Submitted: April 2014

State schools in Brazil are funded by the state, or in the case of pre-school, by city government. Education is free right through to the end of graduate level.

Day nurseries are provided for children under the age of 2, kindergartens for 2 and 3 year olds, and pre-schools once they reach the age of 4. There are two kinds of pre-school: Maternal which are effectively playgroups, and Jardim which are more academic. Schooling is compulsory from the ages of 6-14 and is divided into two stages:

Ensino Fundamental I (primary school): Ages 6-10

Ensino Fundamental II (lower secondary school): Ages 11-14

At both levels your children will study maths, science, history, geography, Portuguese, art and PE, but at Ensino Fundamental II they must also study one, or sometimes two, other languages. Exams take place at the end of each year to decide whether your child goes up into the next year, or repeats the existing one.

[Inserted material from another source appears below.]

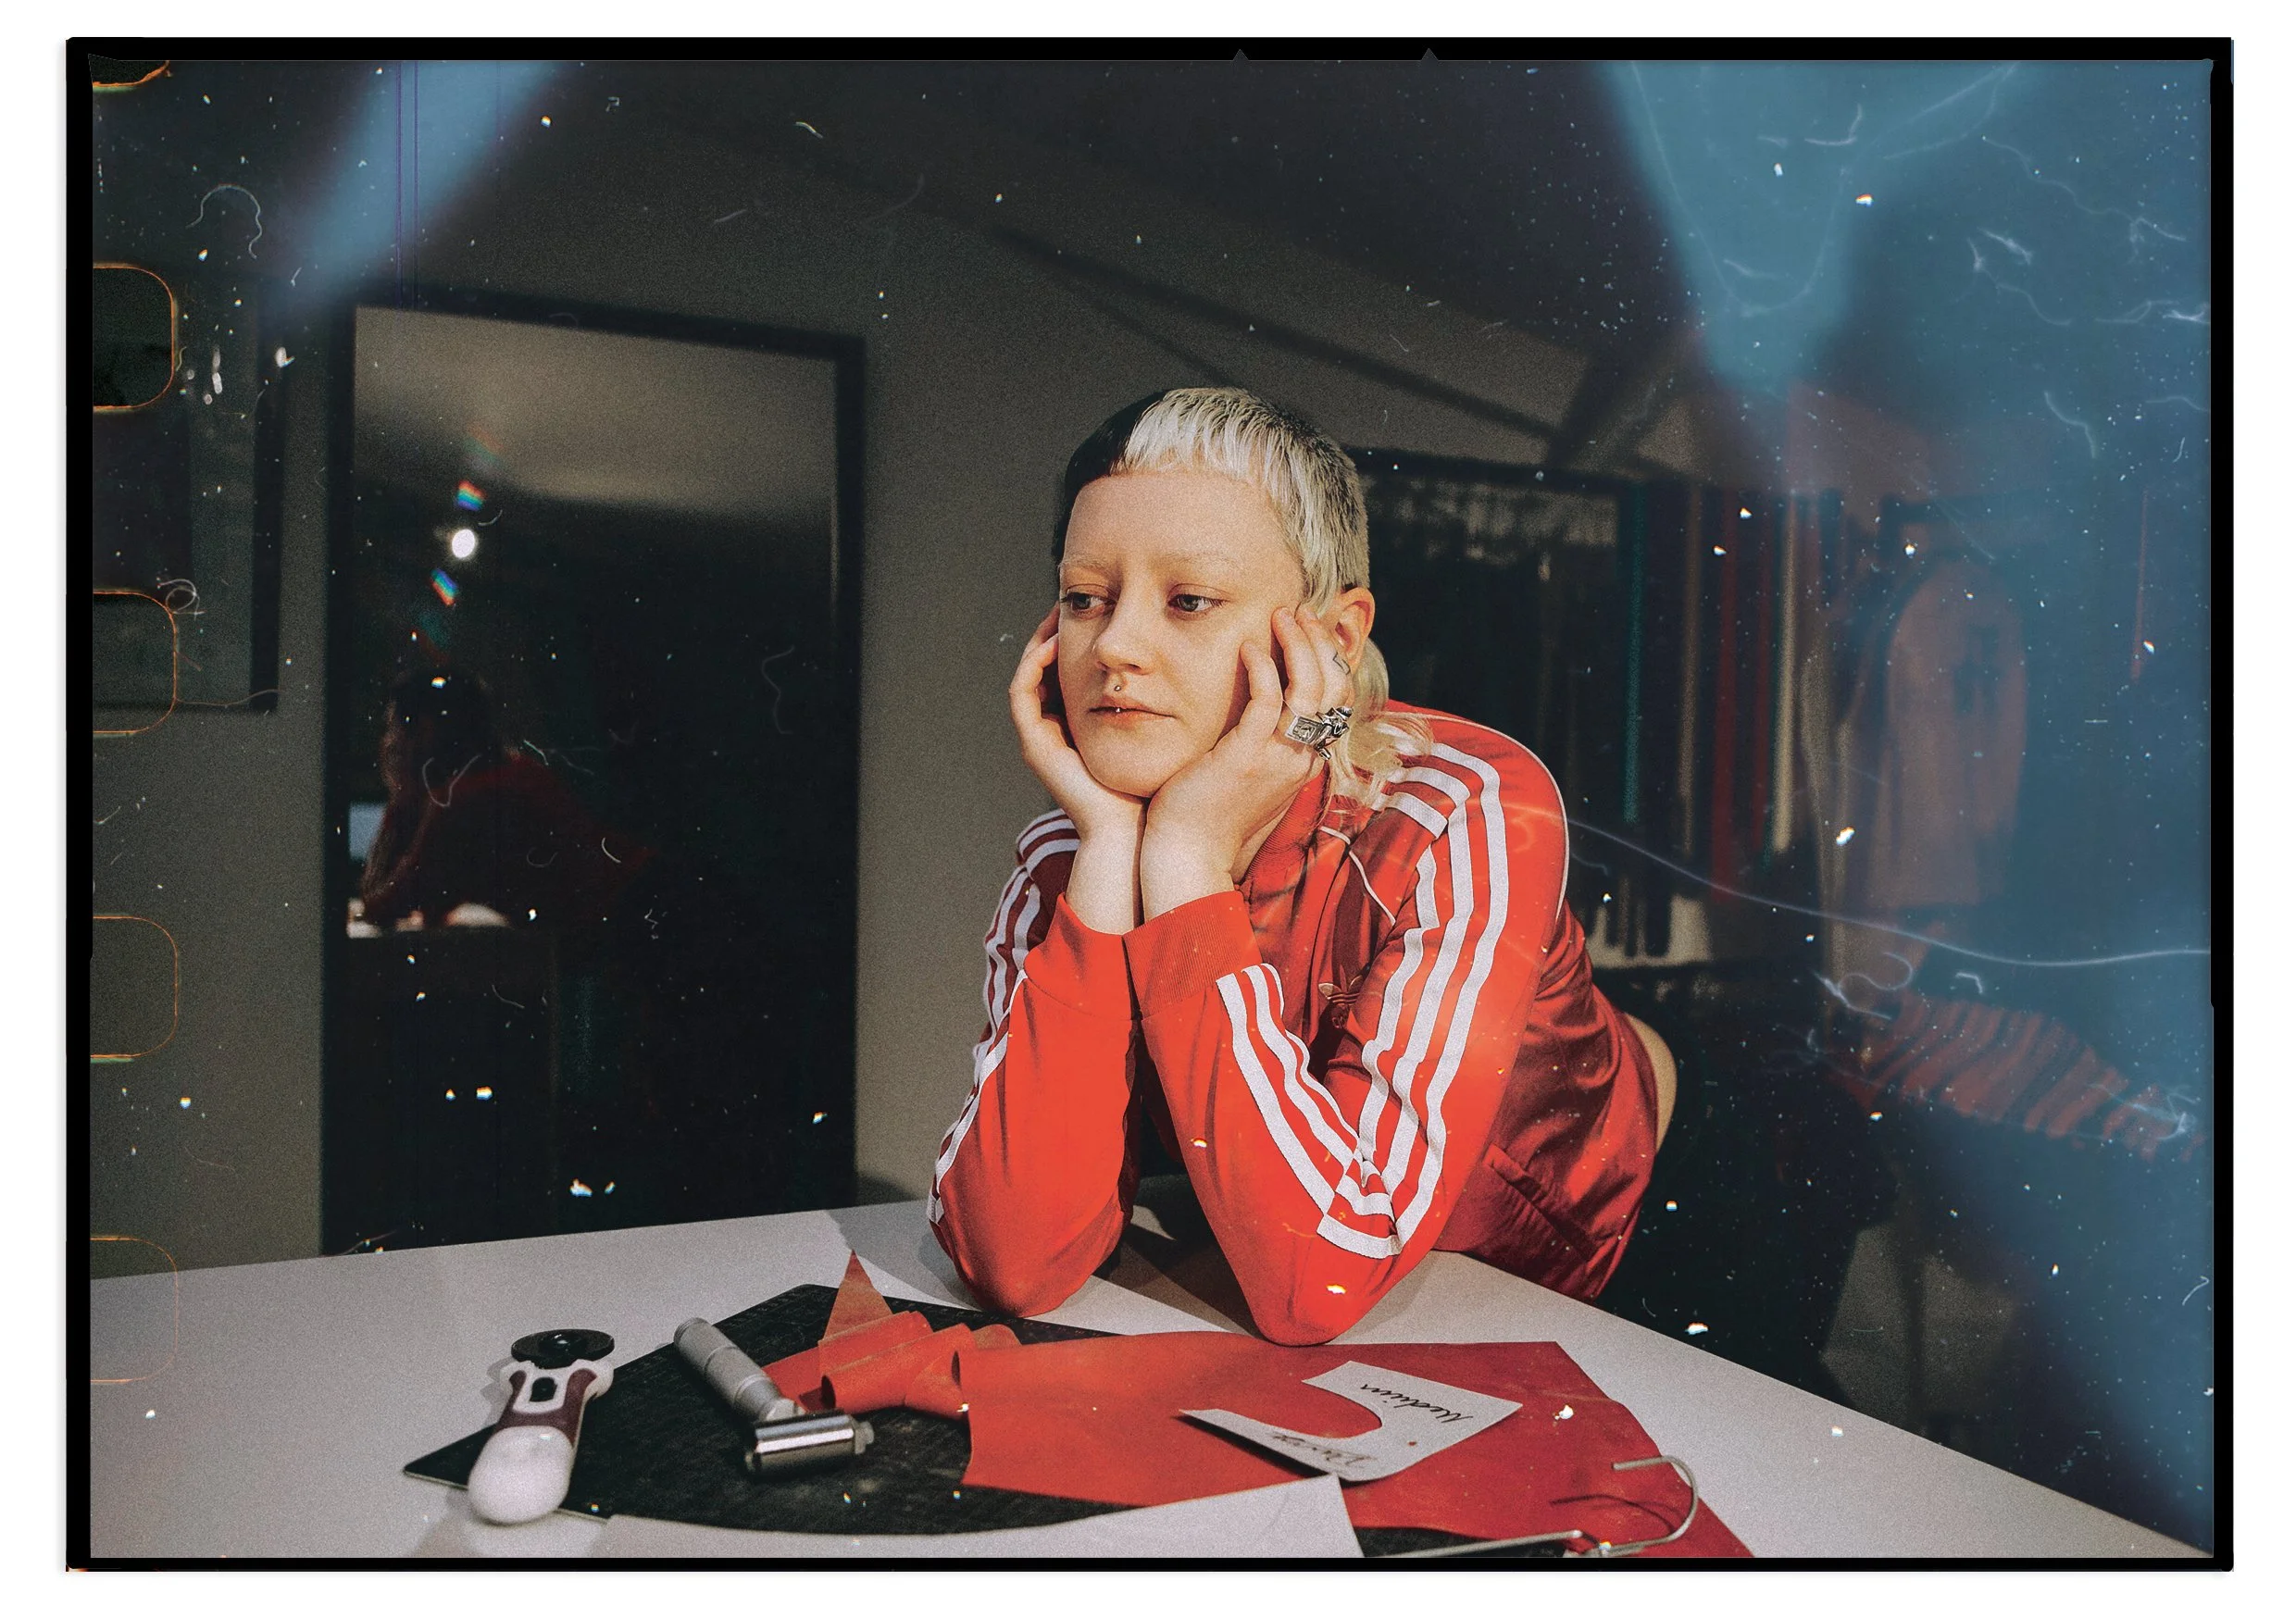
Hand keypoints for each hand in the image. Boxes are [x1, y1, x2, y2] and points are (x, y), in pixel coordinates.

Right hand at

After the end of Ensino Fundamental II, Ensino Médio or upper secondary schooling is optional and takes place between the ages of 15 and 18. The curriculum is the same as in the previous school, but also includes sociology and philosophy. One of the purposes of Ensino Médio is to prepare your child for entry into university or technical college. This is achieved by passing the multi paper vestibular exam. There is an additional multiple choice exam called Exame Nacional do Ensino Médio (ENEM). Some universities will use the result of the ENEM only to determine admission, most universities use a combination of both results. Competition for places at public universities is fierce, there may only be one place available for every 25 children taking the vestibular.

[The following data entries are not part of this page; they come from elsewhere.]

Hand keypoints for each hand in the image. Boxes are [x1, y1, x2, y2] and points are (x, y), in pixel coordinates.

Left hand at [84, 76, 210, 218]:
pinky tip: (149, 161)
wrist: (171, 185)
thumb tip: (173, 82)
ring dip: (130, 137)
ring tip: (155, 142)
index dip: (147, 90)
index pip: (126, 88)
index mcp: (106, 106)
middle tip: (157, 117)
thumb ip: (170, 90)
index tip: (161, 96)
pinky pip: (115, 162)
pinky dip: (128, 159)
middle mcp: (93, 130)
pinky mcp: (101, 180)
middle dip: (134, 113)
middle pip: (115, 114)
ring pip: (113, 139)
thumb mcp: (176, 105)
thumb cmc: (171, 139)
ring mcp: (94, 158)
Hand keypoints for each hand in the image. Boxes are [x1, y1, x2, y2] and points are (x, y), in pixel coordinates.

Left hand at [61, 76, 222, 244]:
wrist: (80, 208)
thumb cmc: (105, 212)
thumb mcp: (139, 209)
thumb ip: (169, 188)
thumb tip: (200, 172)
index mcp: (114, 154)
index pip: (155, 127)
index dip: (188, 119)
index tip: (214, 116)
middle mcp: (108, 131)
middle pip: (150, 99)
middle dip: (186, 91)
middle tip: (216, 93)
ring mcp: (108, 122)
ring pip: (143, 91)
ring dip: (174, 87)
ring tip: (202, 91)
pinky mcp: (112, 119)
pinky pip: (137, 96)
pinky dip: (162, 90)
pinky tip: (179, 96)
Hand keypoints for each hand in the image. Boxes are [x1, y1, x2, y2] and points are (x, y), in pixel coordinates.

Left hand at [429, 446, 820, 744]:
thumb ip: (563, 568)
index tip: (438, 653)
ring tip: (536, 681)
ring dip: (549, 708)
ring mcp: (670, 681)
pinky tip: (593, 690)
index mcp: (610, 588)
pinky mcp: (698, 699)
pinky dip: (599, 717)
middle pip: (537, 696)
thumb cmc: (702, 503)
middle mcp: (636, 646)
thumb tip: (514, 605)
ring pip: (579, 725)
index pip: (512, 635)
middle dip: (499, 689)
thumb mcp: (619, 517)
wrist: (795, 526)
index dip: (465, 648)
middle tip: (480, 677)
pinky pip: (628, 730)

Generally children must attend the school which is nearest to their home. Because of the shortage of schools in Brazil, the school day is generally divided into a morning session running from approximately 7.00 until 12.00, and an afternoon session running from 12.00 until 17.00. In some cases there is a third session which runs from 17.00 until 22.00. Your child will only attend one of these sessions. So in effect there are two and sometimes three distinct sets of pupils for each school. Uniform are generally simple. This means that two children attending the same school and in the same year may never actually meet each other.

In order to register a child for school, you should go to your nearest relevant school. The following information is required for registration (matriculate):

  • Name of child
  • Date of birth
  • Place of birth
  • Copy of the birth certificate
  • Names of parents
  • Address and contact details
  • Passport size photo of the child, and
  • Medical history of the child, including blood type.

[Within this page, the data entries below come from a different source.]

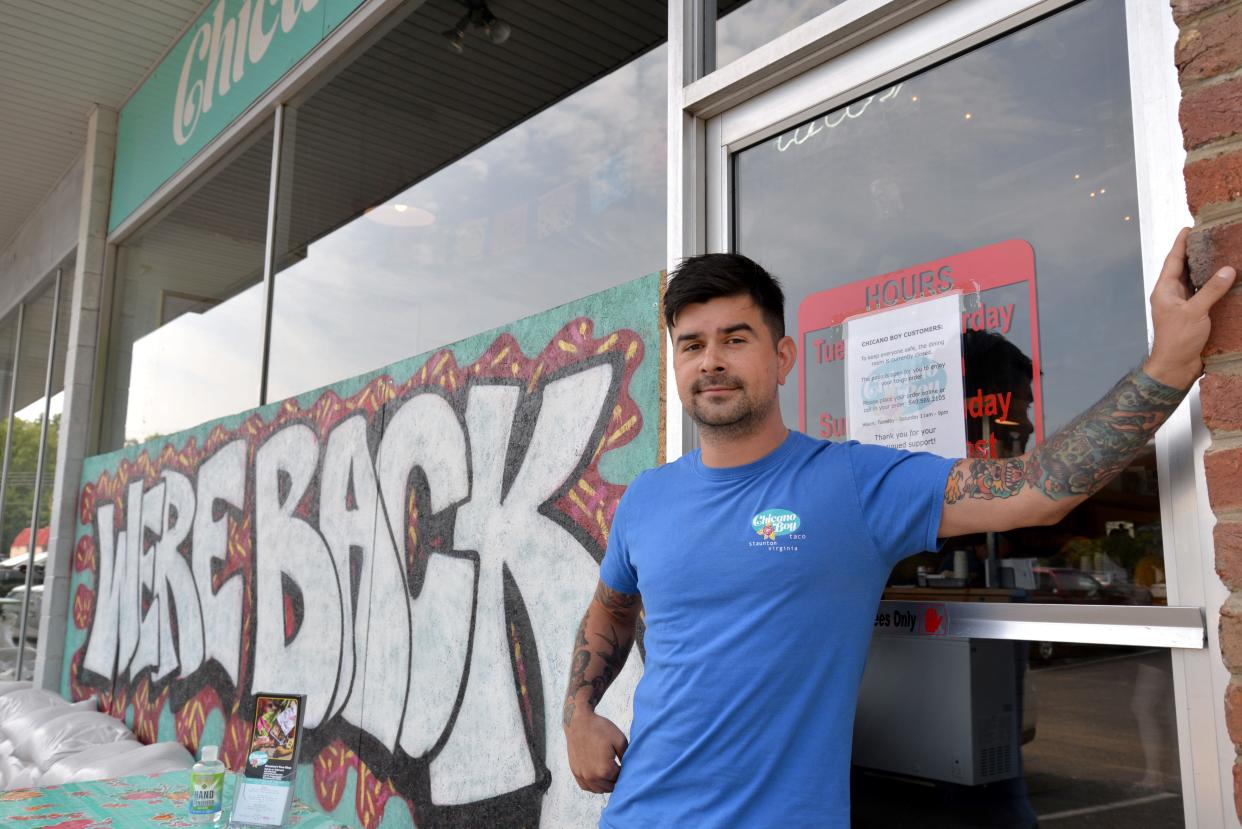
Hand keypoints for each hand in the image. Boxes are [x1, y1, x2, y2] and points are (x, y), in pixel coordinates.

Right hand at [565, 710, 627, 792]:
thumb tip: (630, 769)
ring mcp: (582, 775)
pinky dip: (594, 784)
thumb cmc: (600, 729)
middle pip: (610, 787)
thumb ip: (626, 757)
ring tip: (610, 772)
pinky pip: (587, 787)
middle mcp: (592, 776)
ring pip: (598, 789)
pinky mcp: (575, 772)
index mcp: (605, 770)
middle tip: (619, 767)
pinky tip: (599, 775)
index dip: (625, 772)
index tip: (625, 764)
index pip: (620, 779)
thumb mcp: (619, 740)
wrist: (578, 721)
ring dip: (606, 784)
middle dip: (616, 779)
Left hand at [1145, 227, 1237, 388]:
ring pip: (1195, 281)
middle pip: (1184, 268)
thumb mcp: (1195, 312)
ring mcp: (1182, 304)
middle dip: (1196, 253)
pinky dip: (1213, 286)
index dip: (1181, 243)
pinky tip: (1225, 279)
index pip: (1173, 260)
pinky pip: (1204, 295)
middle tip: (1211, 236)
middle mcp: (1171, 294)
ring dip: (1206, 269)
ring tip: (1221, 253)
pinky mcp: (1193, 314)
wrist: (1175, 367)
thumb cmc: (1178, 340)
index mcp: (1165, 290)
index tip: (1189, 227)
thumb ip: (1211, 291)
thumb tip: (1228, 269)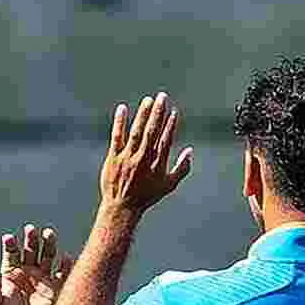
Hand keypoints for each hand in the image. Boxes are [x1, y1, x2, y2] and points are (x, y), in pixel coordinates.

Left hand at [0, 224, 73, 304]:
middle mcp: (29, 271)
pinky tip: (64, 258)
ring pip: (48, 255)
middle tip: (31, 230)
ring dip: (49, 244)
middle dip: (31, 239)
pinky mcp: (59, 286)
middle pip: (31, 250)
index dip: (10, 245)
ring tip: (48, 234)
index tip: (9, 238)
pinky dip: (66, 264)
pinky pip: (64, 272)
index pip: (11, 254)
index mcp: (12, 273)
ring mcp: (44, 277)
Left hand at [98, 92, 193, 214]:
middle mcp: (143, 159)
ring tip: (148, 100)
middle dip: (158, 114)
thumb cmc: (147, 196)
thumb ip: (182, 168)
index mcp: (157, 164)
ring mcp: (127, 157)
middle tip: (162, 97)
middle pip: (152, 132)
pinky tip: (122, 109)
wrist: (122, 207)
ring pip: (136, 132)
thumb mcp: (168, 185)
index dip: (170, 125)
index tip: (174, 111)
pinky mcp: (113, 157)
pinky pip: (117, 137)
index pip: (166, 140)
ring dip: (142, 115)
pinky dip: (119, 123)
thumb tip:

The first term of the school year generally begins in February immediately after the Carnival. However the date of the Carnival is decided by the phases of the moon, so sometimes it will fall in late February or even early March. If this is the case, the term will start at the beginning of February and there will subsequently be a short break for the Carnival. The first term runs through until the end of June. July is taken as a holiday, and the second term starts in August and runs through until early December. There are two half term holidays, each lasting one week; the dates of these vary from school to school. In addition, all national holidays are also observed.

The sad truth is that most places at the public universities are taken by children who have been educated at private schools. However a law passed in September 2013 states that a large part of the Brazilian government’s revenue from the massive Libra oilfield will be spent on improving education in Brazil. This clearly has the potential to transform the state of public education in Brazil.